Komisioner Pemantauan/Penyelidikan Komnas HAM, Mohammad Choirul Anam, Senin (24/5/2021).
”Tidak boleh pemimpin daerah menekan warga dengan cara menghambat pemenuhan kebutuhan dasar. Itu seperti yang dulu terjadi waktu Orde Baru saat permukiman orang yang dicap ’kiri’ tidak diberi akses jalan, listrik, serta air,” ujar Choirul.
Baca juga : Dampak Perubahan Iklim, Batam di Ambang Kekeringan di Akhir Tahun
Krisis iklim
Apalagi krisis air kini mendera Batam. Pada Desember 2019, BP Batam telah meminta warga bersiap menghadapi krisis air. Pergeseran musim dan penurunan curah hujan akibat perubahan iklim membuat cadangan air di waduk-waduk terus menurun.
Data Stasiun Meteorologi Kelas I Hang Nadim menunjukkan, pada 2009, rata-rata curah hujan di lima waduk di Batam adalah 2.240 milimeter per tahun. Sementara pada 2019, rata-rata curah hujan hanya 1.660 milimeter per tahun atau turun sebanyak 24 persen.

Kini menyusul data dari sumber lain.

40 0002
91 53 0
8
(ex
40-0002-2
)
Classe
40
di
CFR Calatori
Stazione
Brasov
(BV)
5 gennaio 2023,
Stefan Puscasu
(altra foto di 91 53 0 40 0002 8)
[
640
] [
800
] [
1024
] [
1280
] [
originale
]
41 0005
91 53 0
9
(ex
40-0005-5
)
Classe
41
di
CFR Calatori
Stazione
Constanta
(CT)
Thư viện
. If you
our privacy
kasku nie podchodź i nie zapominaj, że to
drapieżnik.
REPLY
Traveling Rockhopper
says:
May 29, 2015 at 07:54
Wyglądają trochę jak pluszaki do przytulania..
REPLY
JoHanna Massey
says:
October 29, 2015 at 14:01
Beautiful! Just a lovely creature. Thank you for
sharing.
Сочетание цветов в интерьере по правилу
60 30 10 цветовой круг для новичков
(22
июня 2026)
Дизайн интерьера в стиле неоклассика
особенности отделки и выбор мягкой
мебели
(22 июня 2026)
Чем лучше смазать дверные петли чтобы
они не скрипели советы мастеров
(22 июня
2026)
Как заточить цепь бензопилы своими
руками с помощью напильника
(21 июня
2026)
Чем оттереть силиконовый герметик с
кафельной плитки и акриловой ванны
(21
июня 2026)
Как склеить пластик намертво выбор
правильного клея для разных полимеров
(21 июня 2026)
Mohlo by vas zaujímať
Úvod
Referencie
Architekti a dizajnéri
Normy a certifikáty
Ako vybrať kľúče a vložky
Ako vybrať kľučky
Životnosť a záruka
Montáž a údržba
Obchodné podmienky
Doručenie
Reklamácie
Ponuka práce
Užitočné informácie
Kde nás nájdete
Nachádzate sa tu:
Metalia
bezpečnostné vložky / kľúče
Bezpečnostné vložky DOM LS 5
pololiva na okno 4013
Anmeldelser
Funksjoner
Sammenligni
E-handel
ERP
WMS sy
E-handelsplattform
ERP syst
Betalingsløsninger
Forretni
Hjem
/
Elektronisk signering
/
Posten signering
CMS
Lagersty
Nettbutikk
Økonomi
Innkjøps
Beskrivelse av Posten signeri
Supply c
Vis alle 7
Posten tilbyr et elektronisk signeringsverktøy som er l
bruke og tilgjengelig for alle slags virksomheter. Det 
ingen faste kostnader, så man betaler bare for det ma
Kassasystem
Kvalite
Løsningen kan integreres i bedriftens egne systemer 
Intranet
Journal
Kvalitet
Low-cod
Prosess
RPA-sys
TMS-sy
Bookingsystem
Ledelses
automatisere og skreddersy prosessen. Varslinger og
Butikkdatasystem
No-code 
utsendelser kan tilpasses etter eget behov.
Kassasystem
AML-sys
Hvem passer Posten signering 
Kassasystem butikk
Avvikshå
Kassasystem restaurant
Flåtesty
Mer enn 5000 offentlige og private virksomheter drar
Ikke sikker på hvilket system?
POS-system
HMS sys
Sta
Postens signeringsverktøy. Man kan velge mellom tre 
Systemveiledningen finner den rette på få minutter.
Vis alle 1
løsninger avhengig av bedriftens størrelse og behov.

Seorang anak berjalan di tengah permukiman liar padat penduduk di Kampung Baloi Kolam, Kecamatan, Lubuk Baja, Batam, Kepulauan Riau, Senin (13/12/2021).

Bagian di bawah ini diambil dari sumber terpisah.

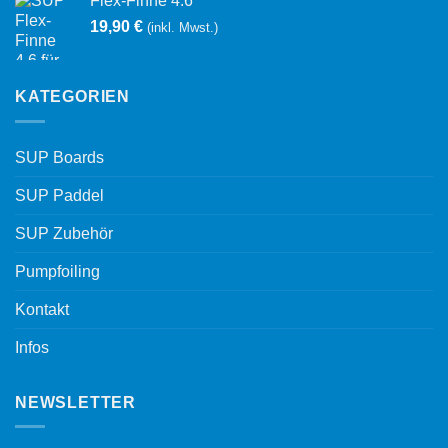
Flex-Finne 4.6
19,90
€
(inkl. Mwst.)
KATEGORIEN
SUP Boards
SUP Paddel
SUP Zubehör
Pumpfoiling
Kontakt
Infos
NEWSLETTER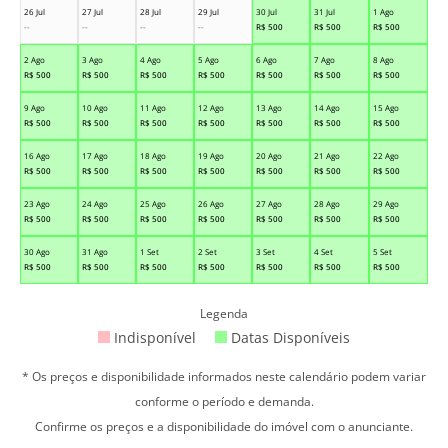
26 Jul
27 Jul
28 Jul
29 Jul
30 Jul
31 Jul
1 Ago
--
--
--
--
R$
500
R$
500
R$
500
2 Ago
3 Ago
4 Ago
5 Ago
6 Ago
7 Ago
8 Ago
R$
500
R$
500
R$
500
R$
500
R$
500
R$
500
R$
500
9 Ago
10 Ago
11 Ago
12 Ago
13 Ago
14 Ago
15 Ago
R$
500
R$
500
R$
500
R$
500
R$
500
R$
500
R$
500
16 Ago
17 Ago
18 Ago
19 Ago
20 Ago
21 Ago
22 Ago
R$
500
R$
500
R$
500
R$
500
R$
500
R$
500
R$
500
23 Ago
24 Ago
25 Ago
26 Ago
27 Ago
28 Ago
29 Ago
R$
500
R$
500
R$
500
R$
500
R$
500
R$
500
R$
500
30 Ago
31 Ago
1 Set
2 Set
3 Set
4 Set
5 Set
R$
500
R$
500
R$
500
R$
500
R$
500
R$
500
R$
500
Legenda
Indisponível
Datas Disponíveis
* Os preços e disponibilidade informados neste calendário podem variar
conforme o período e demanda.
Confirme os preços e a disponibilidade do imóvel com o anunciante.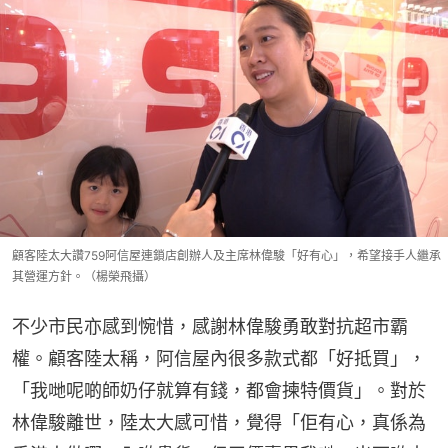
顧客陸太大讚759阿信屋連鎖店創辦人及主席林偉駿「好有心」，希望接手人繼承
其營運方針。（楊榮飛攝）
不少市民亦感到惋惜，感謝林偉駿勇敢對抗超市霸
權。顧客陸太稱，阿信屋內很多款式都「好抵買」，
「我哋呢啲師奶仔就算有錢，都會揀特價貨」。對於
林偉駿離世，陸太大感可惜，覺得「佢有心，真係為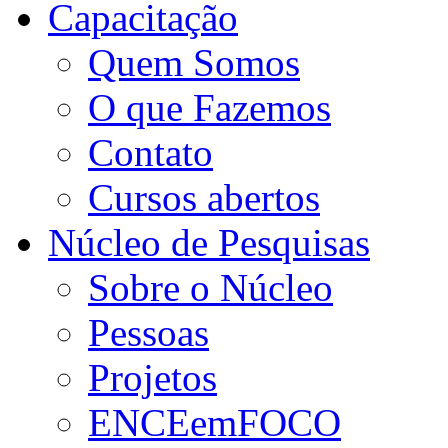
Capacitação
Quem Somos
O que Fazemos
Contato
Cursos abertos
Núcleo de Pesquisas
Sobre o Núcleo
Pessoas
Projetos
ENCEemFOCO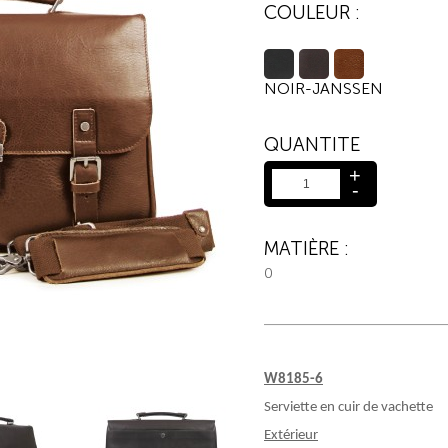
COULEUR :
NOIR-JANSSEN
QUANTITE
+
-
MATIÈRE :
0
W8185-6
Serviette en cuir de vachette
Extérieur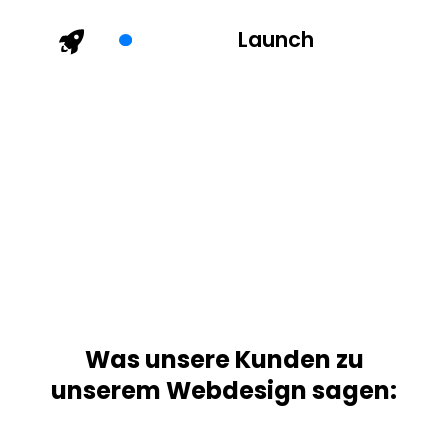
Launch
Was unsere Kunden zu
unserem Webdesign sagen: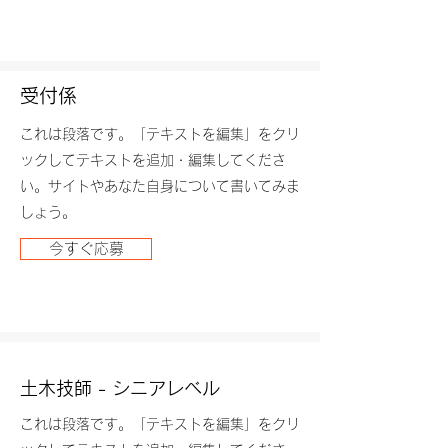
受付係
これは段落です。「テキストを編集」をクリ
ックしてテキストを追加・編集してくださ
い。サイトやあなた自身について書いてみま
しょう。
今すぐ応募
土木技師 - シニアレベル
これは段落です。「テキストを編集」をクリ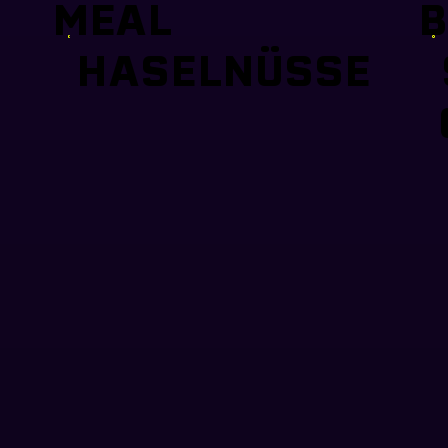
MEAL
B
HASELNÜSSE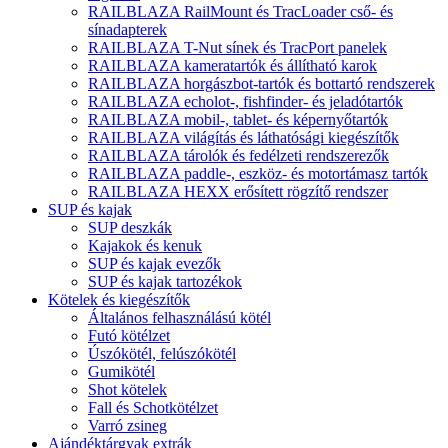
RAILBLAZA RailMount és TracLoader cső- és
sínadapterek
RAILBLAZA T-Nut sínek és TracPort panelek
RAILBLAZA kameratartók és állítható karok
RAILBLAZA horgászbot-tartók és bottartó rendszerek
RAILBLAZA echolot-, fishfinder- és jeladótartók
RAILBLAZA mobil-, tablet- és képernyőtartók
RAILBLAZA világítás és láthatósági kiegészítők
RAILBLAZA tárolók és fedélzeti rendszerezők
RAILBLAZA paddle-, eszköz- és motortámasz tartók
RAILBLAZA HEXX erősített rögzítő rendszer
SUP és kajak
SUP deszkák
Kajakok és kenuk
SUP és kajak evezők
SUP és kajak tartozékok
Kötelek és kiegészítők
Általános felhasználású kötél
Futó kötélzet
Úszókötél, felúszókötél
Gumikötél
Shot kötelek
Fall és Schotkötélzet
Varró zsineg
Ajándéktárgyak extrák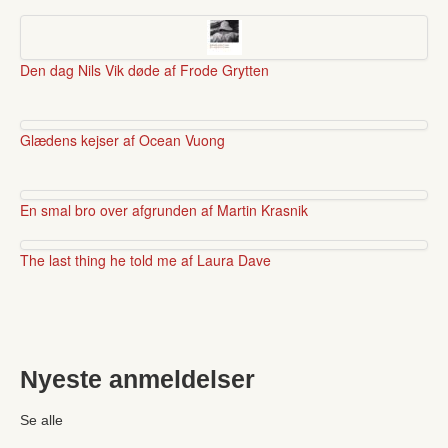
Den dag Nils Vik døde af Frode Grytten
Glædens kejser af Ocean Vuong
En smal bro over afgrunden af Martin Krasnik
The last thing he told me af Laura Dave
Nyeste anmeldelser
Se alle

Ketua LSM Gerakan Bersama Rakyat (Gebrak) Agung Widjaja mengatakan, krisis iklim akan memicu harga air melambung di Batam. Kelompok yang pertama kali terdampak dan paling menderita dalam situasi itu adalah warga ruli. Air bersih bakal menjadi komoditas mahal yang semakin sulit terjangkau.
”Warga ruli sebagai komunitas yang paling rentan seharusnya menjadi prioritas untuk dilayani. Namun, yang terjadi sekarang justru sebaliknya. Mereka kesulitan mengakses air bersih karena pengelolaan air di Batam berorientasi pada laba," kata Agung yang aktif mengadvokasi pemenuhan hak dasar warga ruli.

Kepala Badan Pengusahaan (BP) Batam yang juga Wali Kota Batam Muhammad Rudi (kiri) dan Chief Executive Officer PT Moya Indonesia Mohammad Selim saat memberikan pernyataan kepada wartawan seusai penandatanganan kerja sama di Gedung BP Batam, Senin (14/9/2020).
Menanggapi hal itu, Wali Kota Batam sekaligus Kepala BP Batam Muhammad Rudi, melalui pernyataan tertulis, Selasa (21/12/2021), menyatakan, yang menjadi pelanggan sistem penyediaan air minum (SPAM) adalah pengelola kios air, bukan warga ruli. Oleh karena itu, tarif penjualan air kepada warga ruli ditetapkan secara mandiri berdasarkan kesepakatan dengan pengelola kios air.
Meski demikian, Rudi menyatakan, pemerintah nantinya akan mengontrol tarif penjualan air kepada warga ruli dengan metode harga eceran tertinggi (HET). Hal itu telah dimasukkan dalam rancangan Perka BP Batam tentang Penyelenggaraan SPAM. Rancangan Perka BP Batam itu tidak lama lagi akan disahkan.